Feature Writer Steven Famiglietti – My Times with Ms. Waterman: Part Three

Ms. Waterman knew that I liked clocks, so one Saturday, she made plans to bring me to a local clock museum. It was a rainy, warm Saturday when we visited the place. It was full of clocks and we even met the man who went around checking and maintaining each clock. He let me wind every clock that they had at the museum. Behind the building, they had a huge bell that you could swing. So, we got to swing it hard enough for everyone in the area to hear. We went on many trips together. Aside from the clock museum, Ms. Waterman took me to the circus and out to dinner for my birthday.

To show our gratitude to Ms Waterman, we would invite her to our home each year a few weeks before Christmas. We would exchange gifts with her and we would also share some homemade cookies that my mother baked. We continued this tradition for many years after I graduated from high school. I should mention that once I graduated from high school, Ms. Waterman could no longer work with me because she worked with students who were part of the state of Connecticut Services for the Blind, Children Services Division. After finishing high school, I became part of Services for the Blind, Adult Services Division and was assigned a vocational rehabilitation counselor.

Despite the fact that we no longer worked one-on-one together, Ms. Waterman attended my college graduation party and we continued our yearly holiday traditions, even when I became employed. Time has a funny way of getting away from us, though, and our traditional meetings dwindled. I learned that she unfortunately became ill several years ago and was unable to keep her driver’s license. I found it very ironic that someone who devoted her life to helping people with vision loss ended up losing her own driver’s license and independence. I don’t know the specifics of her illness, but it was quite sad when I heard about her condition.

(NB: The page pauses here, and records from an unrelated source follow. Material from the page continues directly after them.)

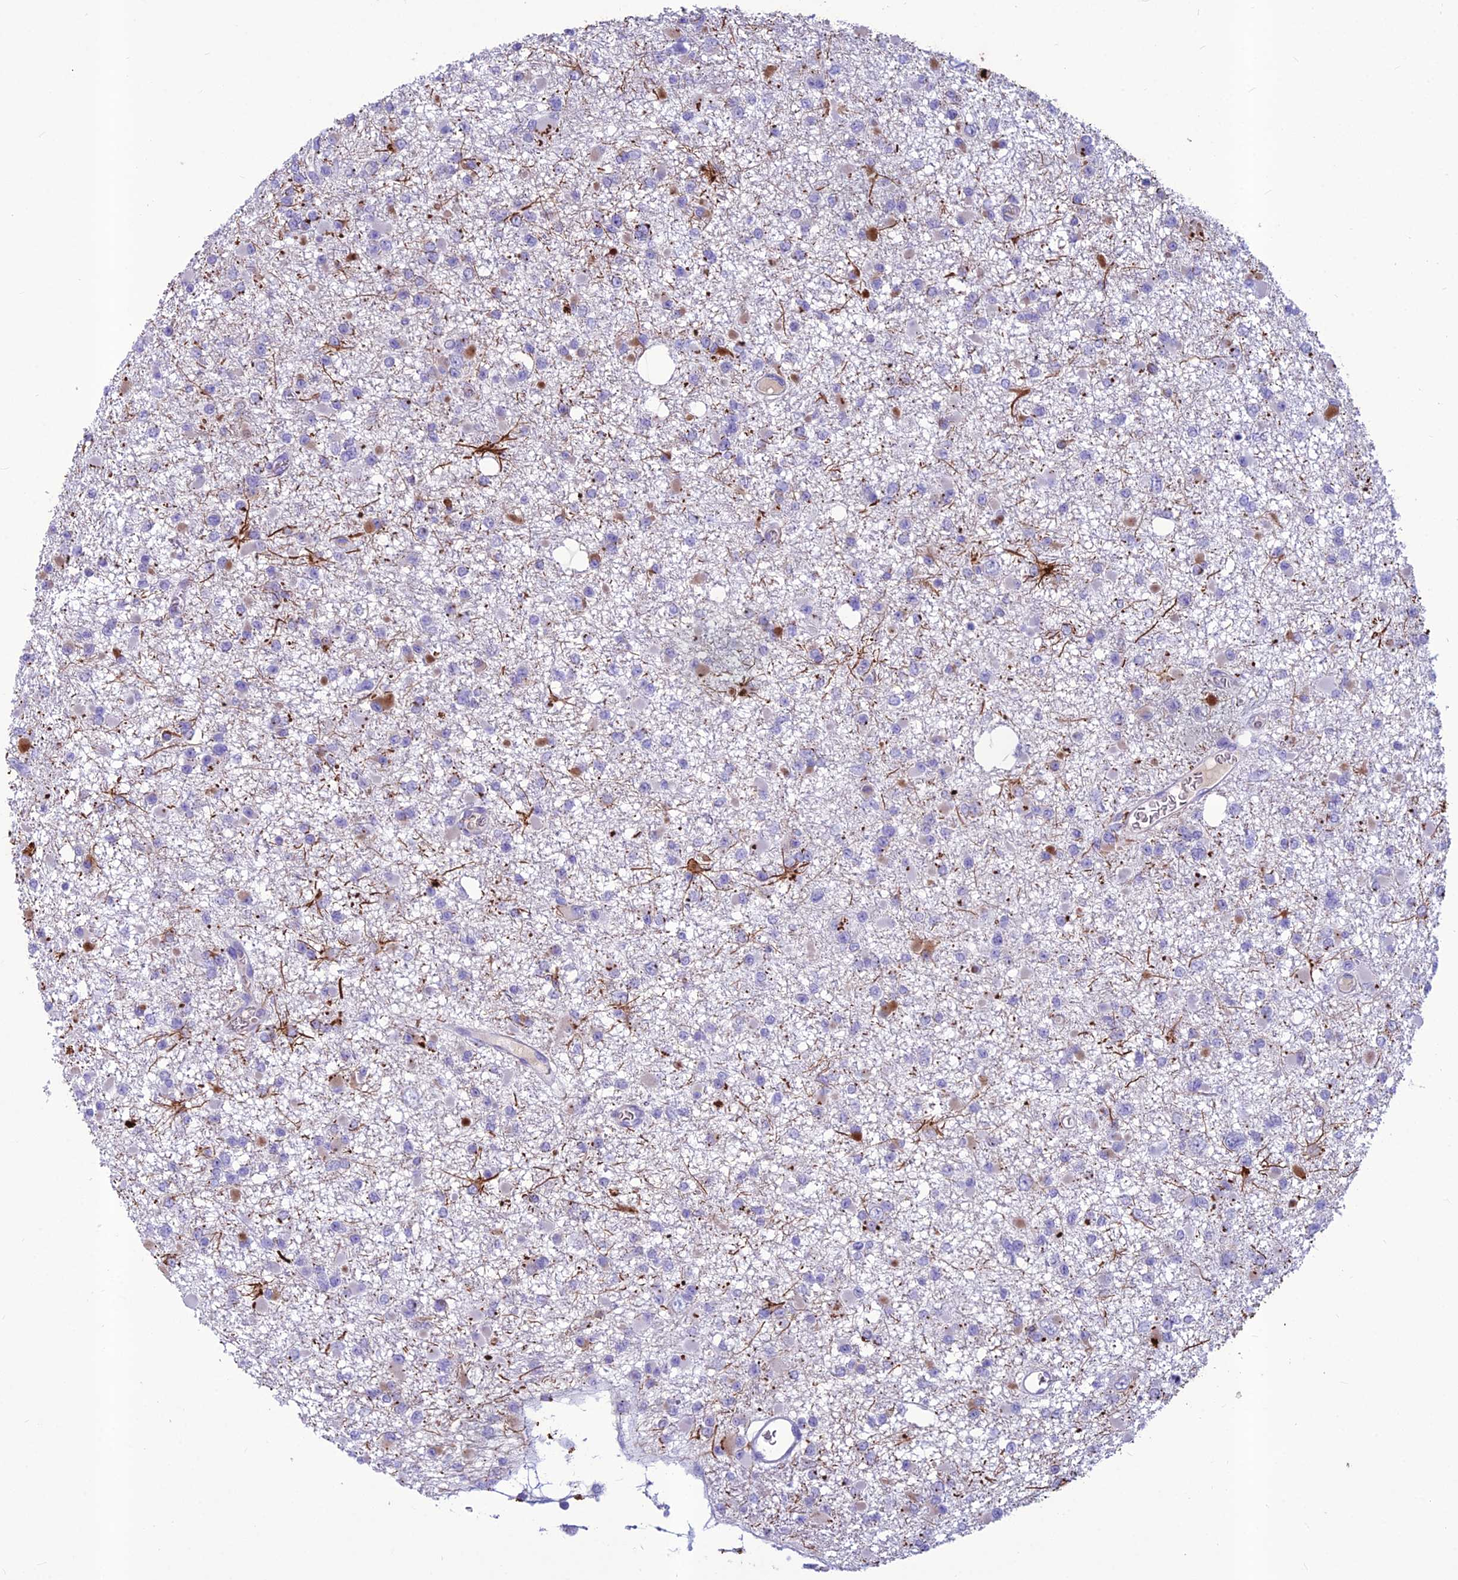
{"staining": {"intensity": "negative", "quantity": "none", "location": "none"}, "tissue": "glioma", "cell_type": "Tumor cells", "image_type": "cancer", "snomed": [{"axis": "morphology", "description": "Glioma, malignant, Low grade"}, {"axis": "topography", "description": "Brain"}], "caption": "DAB (3,3'-diaminobenzidine) immunohistochemical staining of human glioma displays no significant expression in tumor cells.", "gene": "IFT172", "patient": {"sex": "female", "age": 22}}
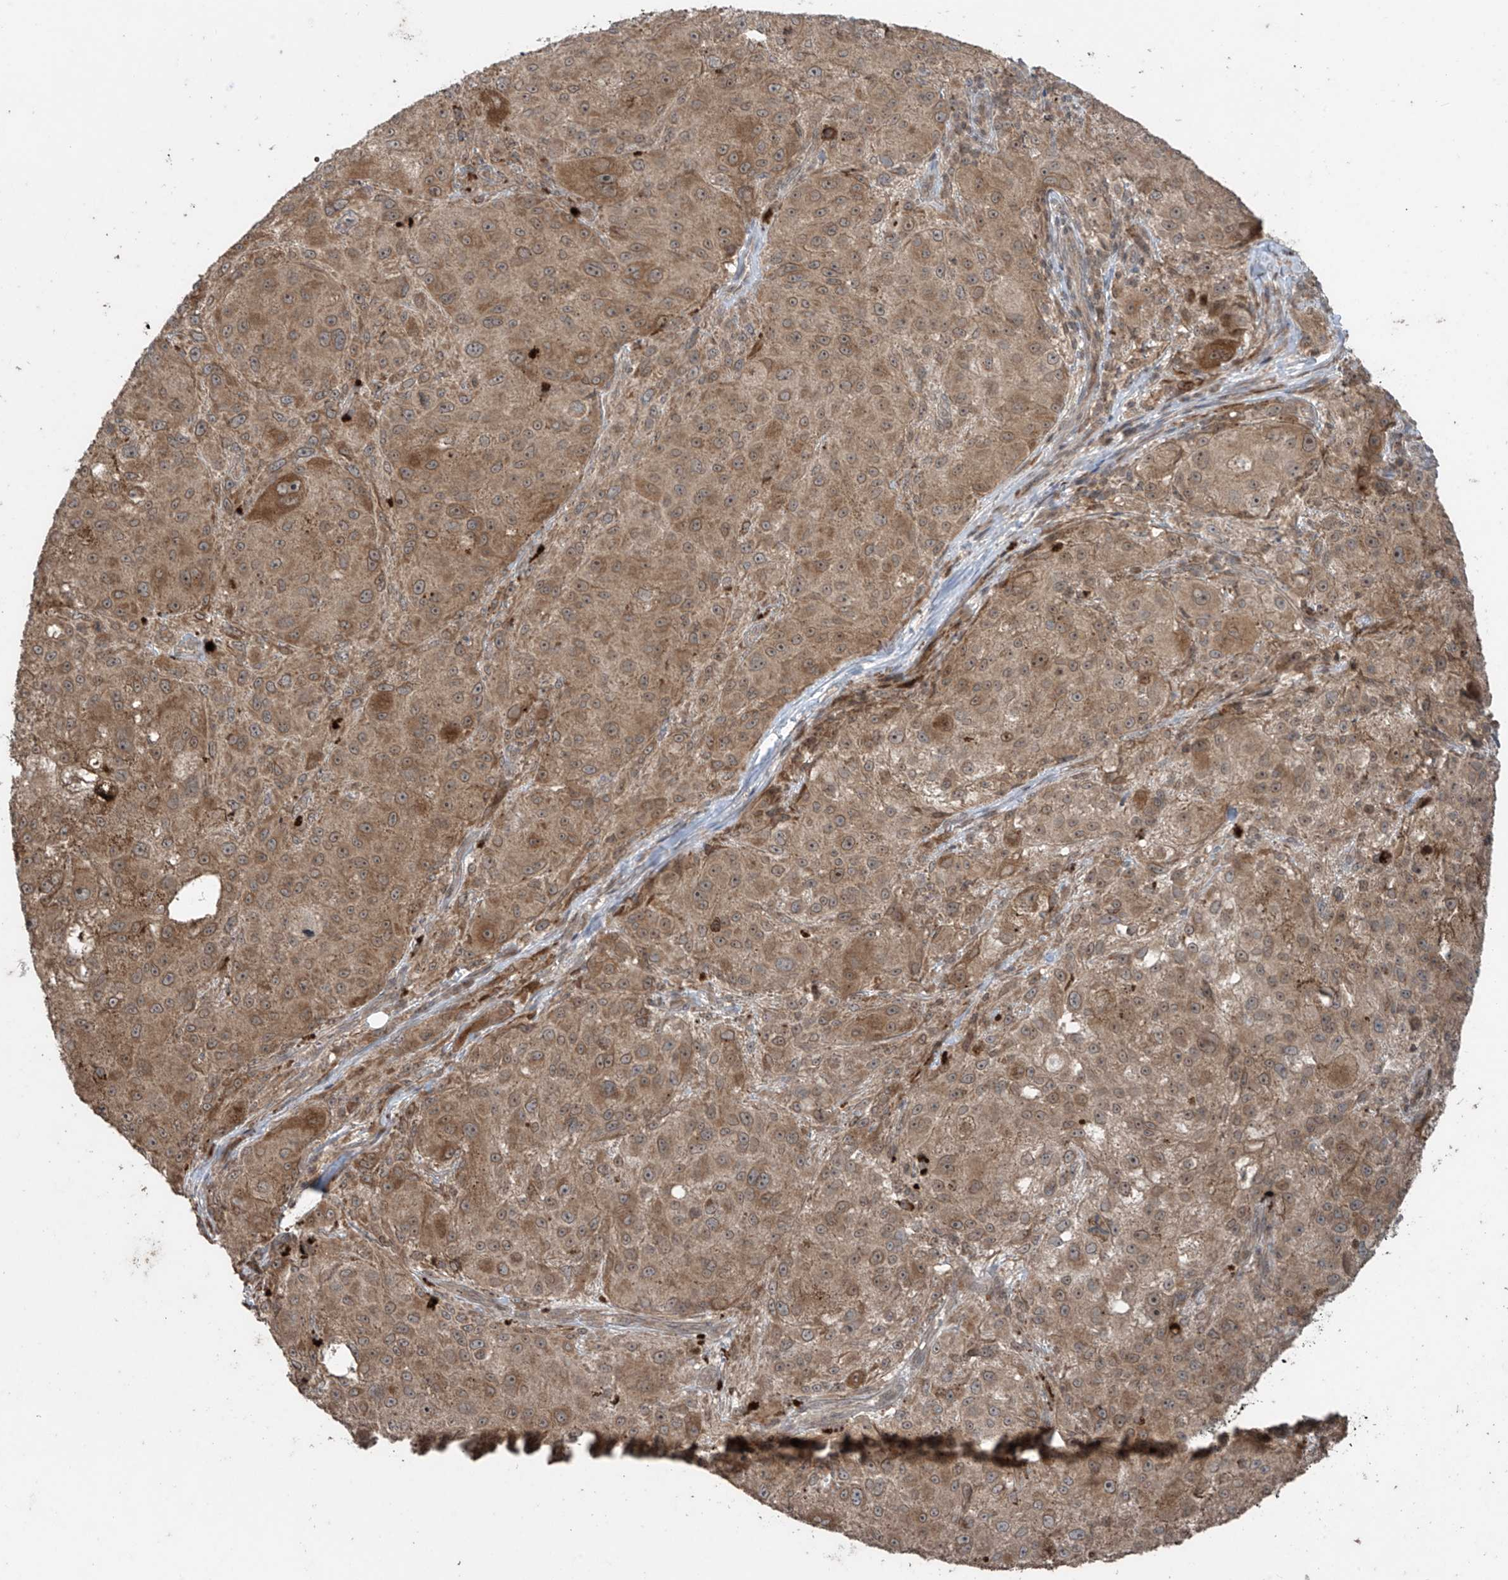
{"staining": {"intensity": "moderate", "quantity": ">75%", "location": "cytoplasmic/membranous"}, "tissue": "melanoma", "cell_type": "Tumor cells", "image_type": "cancer", "snomed": [{"axis": "morphology", "description": "Necrosis, NOS"}, {"axis": "morphology", "description": "Malignant melanoma, NOS"}, {"axis": "topography", "description": "Skin"}], "caption": "Tumor cells display medium levels of moderate cytoplasmic/membranous positivity in about >75% of cells in melanoma.", "gene": "PGPEP1", "patient": {"sex": "female", "age": 87}}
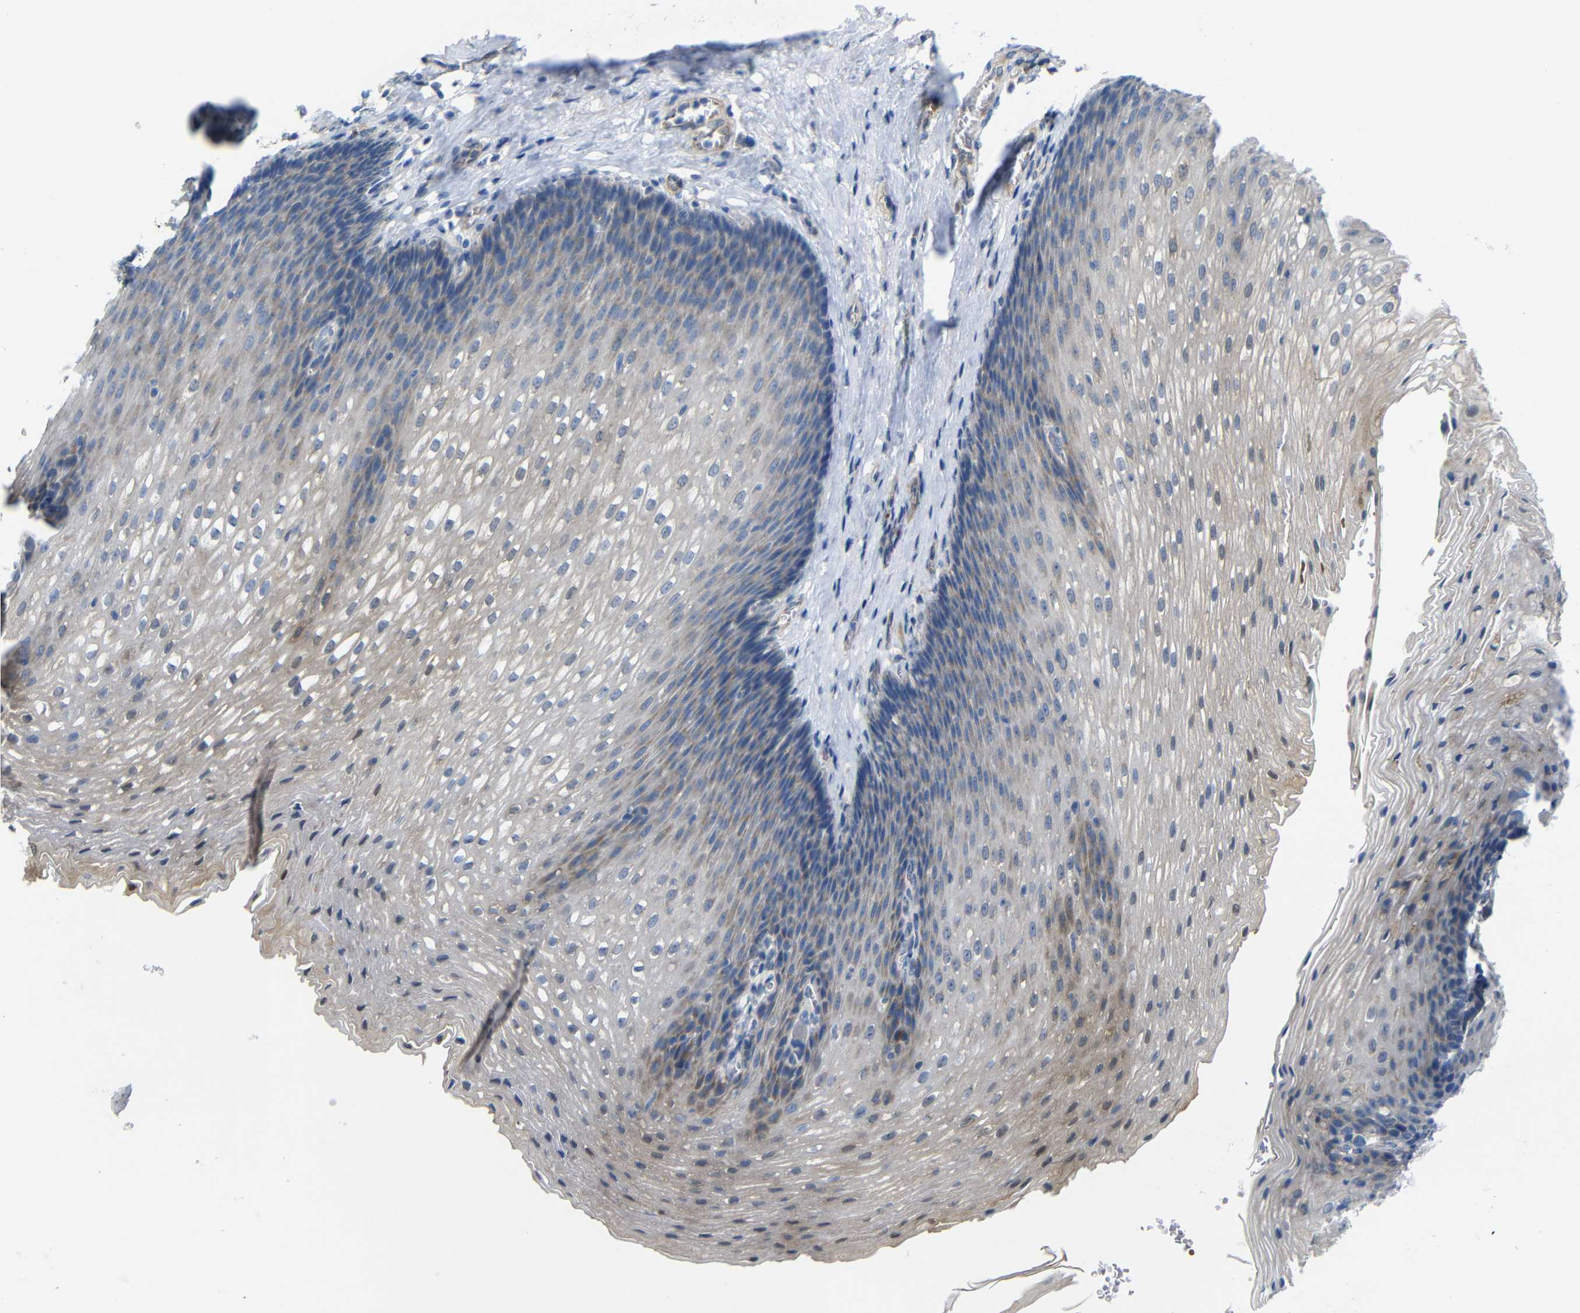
{"staining": {"intensity": "weak", "quantity": "<25%", "location": "cytoplasmic/membranous"}, "tissue": "esophagus", "cell_type": "Squamous epithelial cells", "image_type": "normal", "snomed": [{"axis": "morphology", "description": "Normal tissue, NOS"}, {"axis": "topography", "description": "Esophagus"}], "caption": "A high-resolution micrograph shows immunohistochemistry (IHC) staining of unremarkable esophagus, which demonstrates no significant staining in squamous epithelial cells.", "gene": "TBC1D32", "patient": {"sex": "male", "age": 48}}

A few years ago, I met another mutual friend of ours and I found out that she passed away in the fall of 2009. I wish I knew that she had died because I would have liked to attend her memorial service.

I do feel like I never really had the chance to thank her for everything she did for me. She inspired me in so many ways throughout my life. I wish she could see me now, doing the work I do and living the life that I live. I hope that somehow, she knows that all of her hard work paid off. Not just for me, but for the many visually impaired students that she helped throughout her career.

If you have an inspirational person in your life, be sure to let them know how much they have inspired and helped you. I’m sure they would love to hear from you, even if it has been many years since you have spoken.